Records to use —

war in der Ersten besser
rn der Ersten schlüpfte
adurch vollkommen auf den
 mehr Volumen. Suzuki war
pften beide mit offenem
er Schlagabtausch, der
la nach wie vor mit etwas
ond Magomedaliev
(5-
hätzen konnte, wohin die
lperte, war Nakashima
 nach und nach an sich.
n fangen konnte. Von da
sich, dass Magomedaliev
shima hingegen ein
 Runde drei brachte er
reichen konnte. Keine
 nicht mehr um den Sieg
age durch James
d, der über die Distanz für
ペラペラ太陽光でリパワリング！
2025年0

--

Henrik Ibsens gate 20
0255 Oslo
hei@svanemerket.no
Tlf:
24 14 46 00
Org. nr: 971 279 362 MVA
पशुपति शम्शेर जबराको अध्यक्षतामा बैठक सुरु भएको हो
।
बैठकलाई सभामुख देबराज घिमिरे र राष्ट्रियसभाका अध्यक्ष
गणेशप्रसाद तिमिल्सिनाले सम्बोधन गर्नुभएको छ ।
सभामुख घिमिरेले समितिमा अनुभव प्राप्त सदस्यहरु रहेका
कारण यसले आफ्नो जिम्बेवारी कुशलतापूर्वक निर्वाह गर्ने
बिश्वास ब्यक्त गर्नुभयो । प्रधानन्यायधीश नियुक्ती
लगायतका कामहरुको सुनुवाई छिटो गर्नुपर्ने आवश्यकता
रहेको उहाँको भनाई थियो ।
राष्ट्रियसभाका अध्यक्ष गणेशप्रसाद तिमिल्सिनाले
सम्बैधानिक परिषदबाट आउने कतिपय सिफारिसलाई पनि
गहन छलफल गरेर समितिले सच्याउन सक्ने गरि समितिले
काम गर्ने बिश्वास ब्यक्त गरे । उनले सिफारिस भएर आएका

* * *

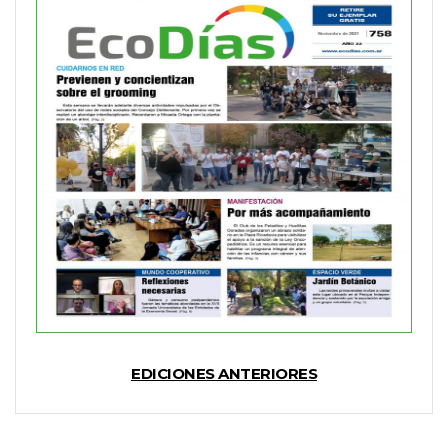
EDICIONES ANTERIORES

What the task asks — Of the records above, copy each line that includes "nach".

Task response —
la nach wie vor mit etwas
 nach und nach an sich.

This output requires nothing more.